Triggering large avalanches remains possible. Carefully evaluate conditions before venturing into bigger terrain.
Confidence
Moderate - Intensity of incoming weather systems is uncertain on Saturday
Weather Forecast
FRIDAY: Mainly cloudy with light snow bringing as much as 5cm throughout the day and another 5cm overnight. Freezing levels reaching 1700m and light southerly winds. SATURDAY: Mainly cloudy with continued light snowfall bringing another 1-3cm of accumulation. Freezing levels should drop to 1600m and winds are expected to be light from the southwest. SUNDAY: Mainly cloudy with continued light snowfall bringing another 1-3cm of accumulation. Freezing levels should drop to 1600m and winds are expected to be light from the southwest.
Avalanche Summary
Reports from Wednesday include limited results with explosives control producing only one Size 2.5 persistent slab avalanche releasing on the early-January surface hoar down 100cm in a lower elevation start zone where previous surface hoar growth was prevalent.
Snowpack Summary
A supportive surface crust is likely in most places aside from shaded aspects at treeline elevations, and lower elevations that are under melt-freeze conditions. New surface hoar could be covered by a skiff of fresh snow. This recently buried surface hoar is likely larger on sheltered shady slopes, but could be more sensitive where it is sitting on a crust. Recent snowpack tests have been producing easy to hard results in the top 25-35cm on storm snow weaknesses as well as buried surface hoar and crusts with associated facets. Avalanche professionals are still monitoring the persistent weakness buried early January, which is now down 80-120 cm. In most places it is no longer sensitive to light triggers. However, in specific locations it still produces hard, but sudden results in snowpack tests.
Problems
Storm Slabs
Storm Slab avalanches are the release of a cohesive layer (a slab) of new snow that breaks within new snow or on the old snow surface.

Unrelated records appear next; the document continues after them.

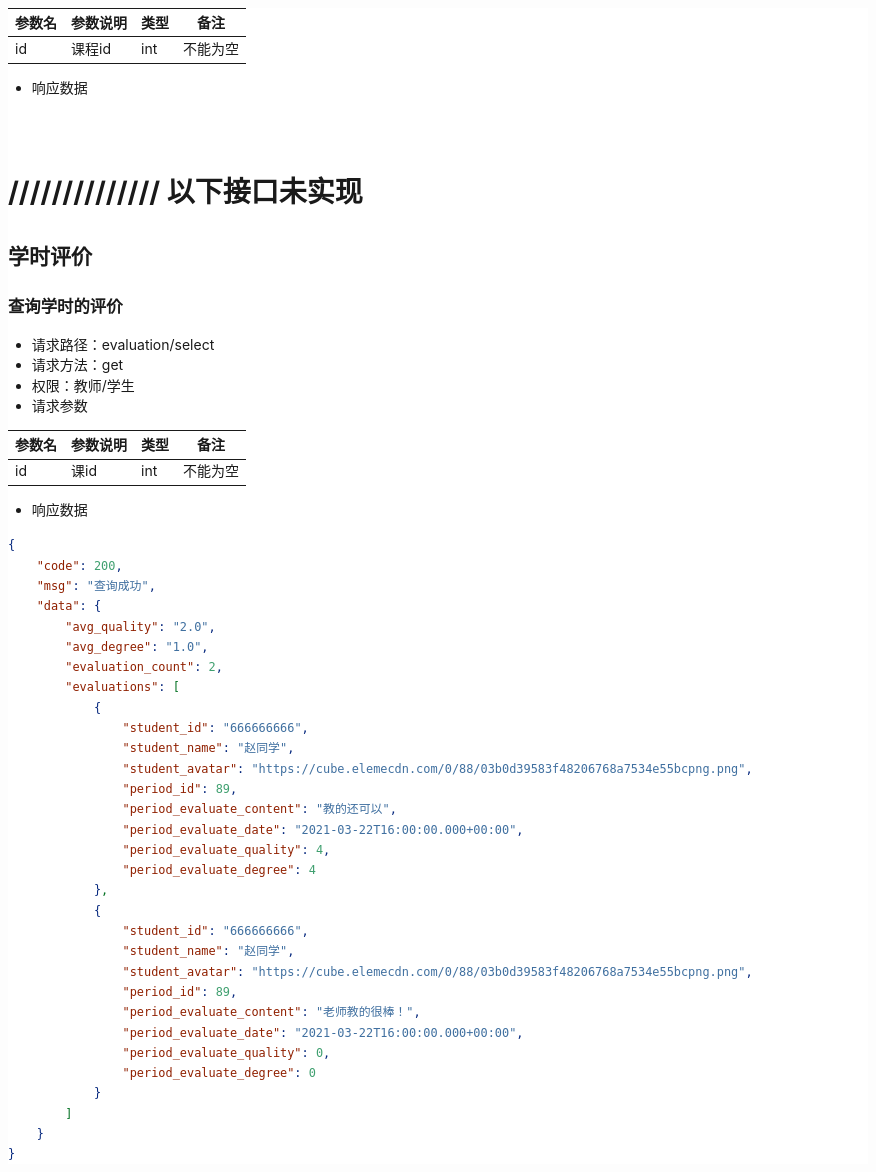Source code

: | 参数名 | 参数说明 | 类型 | 备注     |
| ------ | -------- | ---- | -------- |
| id     | 课程id   | int  | 不能为空 |

- 响应数据

```json

```

<br>

# ////////////// 以下接口未实现

## 学时评价

### 查询学时的评价

- 请求路径：evaluation/select
- 请求方法：get
- 权限：教师/学生
- 请求参数

| 参数名 | 参数说明 | 类型 | 备注     |
| ------ | -------- | ---- | -------- |
| id     | 课id     | int  | 不能为空 |

- 响应数据

```json
{
    "code": 200,
    "msg": "查询成功",
    "data": {
        "avg_quality": "2.0",
        "avg_degree": "1.0",
        "evaluation_count": 2,
        "evaluations": [
            {
                "student_id": "666666666",
                "student_name": "赵同学",
                "student_avatar": "https://cube.elemecdn.com/0/88/03b0d39583f48206768a7534e55bcpng.png",
                "period_id": 89,
                "period_evaluate_content": "教的还可以",
                "period_evaluate_date": "2021-03-22T16:00:00.000+00:00",
                "period_evaluate_quality": 4,
                "period_evaluate_degree": 4
            },
            {
                "student_id": "666666666",
                "student_name": "赵同学",
                "student_avatar": "https://cube.elemecdn.com/0/88/03b0d39583f48206768a7534e55bcpng.png",
                "period_id": 89,
                "period_evaluate_content": "老师教的很棒！",
                "period_evaluate_date": "2021-03-22T16:00:00.000+00:00",
                "period_evaluate_quality": 0,
                "period_evaluate_degree": 0
            }
        ]
    }
}
```
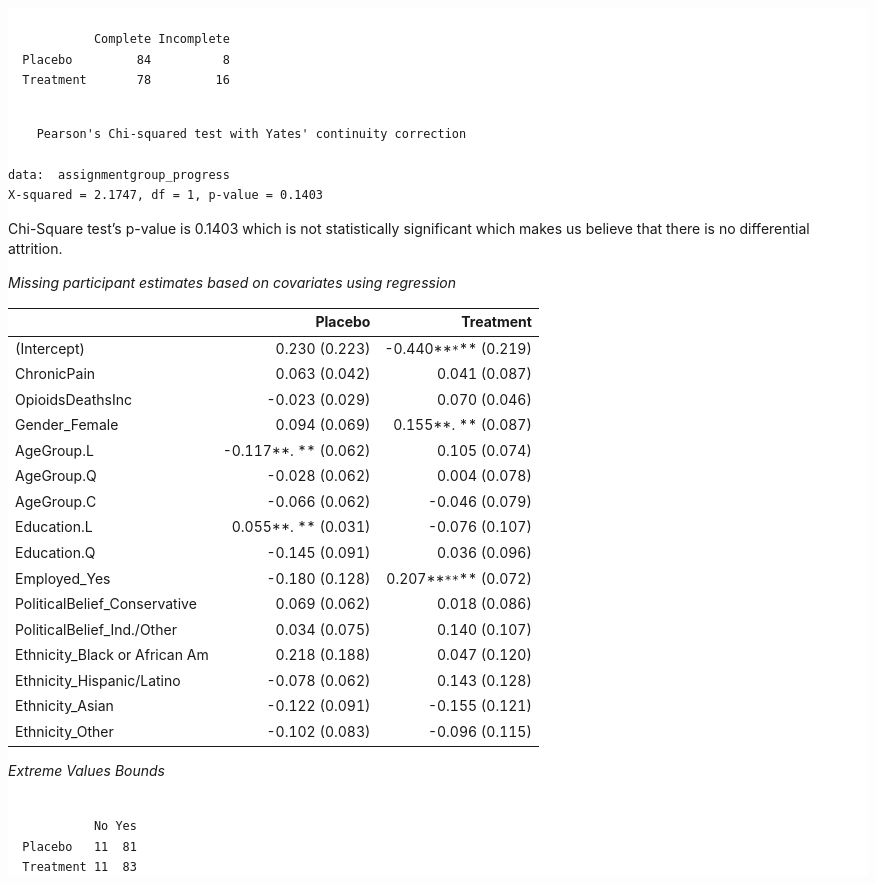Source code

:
 ``` 
           
            Complete Incomplete
  Placebo         84          8
  Treatment       78         16
```

``` 

    Pearson's Chi-squared test with Yates' continuity correction

data:  assignmentgroup_progress
X-squared = 2.1747, df = 1, p-value = 0.1403
```

Chi-Square test’s p-value is 0.1403 which is not statistically
significant which makes us believe that there is no differential
attrition.

*Missing participant estimates based on covariates using regression*

|                                |               Placebo |              Treatment |
| :----------------------------- | --------------------: | ---------------------: |
| (Intercept)                    |         0.230 (0.223) | \-0.440**`*`** (0.219) |
| ChronicPain                    |         0.063 (0.042) |          0.041 (0.087) |
| OpioidsDeathsInc               |       \-0.023 (0.029) |          0.070 (0.046) |
| Gender\_Female                 |         0.094 (0.069) |    0.155**. ** (0.087) |
| AgeGroup.L                     | \-0.117**. ** (0.062) |          0.105 (0.074) |
| AgeGroup.Q                     |       \-0.028 (0.062) |          0.004 (0.078) |
| AgeGroup.C                     |       \-0.066 (0.062) |        \-0.046 (0.079) |
| Education.L                    |   0.055**. ** (0.031) |        \-0.076 (0.107) |
| Education.Q                    |       \-0.145 (0.091) |          0.036 (0.096) |
| Employed\_Yes                  |       \-0.180 (0.128) |  0.207**`**`** (0.072) |
| PoliticalBelief\_Conservative  |         0.069 (0.062) |          0.018 (0.086) |
| PoliticalBelief\_Ind./Other    |         0.034 (0.075) |          0.140 (0.107) |
| Ethnicity\_Black or African Am |         0.218 (0.188) |          0.047 (0.120) |
| Ethnicity\_Hispanic/Latino     |       \-0.078 (0.062) |          0.143 (0.128) |
| Ethnicity\_Asian               |       \-0.122 (0.091) |        \-0.155 (0.121) |
| Ethnicity\_Other               |       \-0.102 (0.083) |        \-0.096 (0.115) |

*Extreme Values Bounds*

``` 
           
            No Yes
  Placebo   11  81
  Treatment 11  83
```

Storm-slabs typically last between a few hours and few days (following snowfall). Storm-slabs that form over a persistent weak layer (surface hoar, depth hoar, or near-surface facets) may be termed Persistent Slabs or may develop into Persistent Slabs.
Persistent Slabs
Persistent Slab avalanches are the release of a cohesive layer of snow (a slab) in the middle to upper snowpack, when the bond to an underlying persistent weak layer breaks. Persistent layers include: surface hoar, depth hoar, near-surface facets, or faceted snow. Persistent weak layers can continue to produce avalanches for days, weeks or even months, making them especially dangerous and tricky. As additional snow and wind events build a thicker slab on top of the persistent weak layer, this avalanche problem may develop into a Deep Persistent Slab.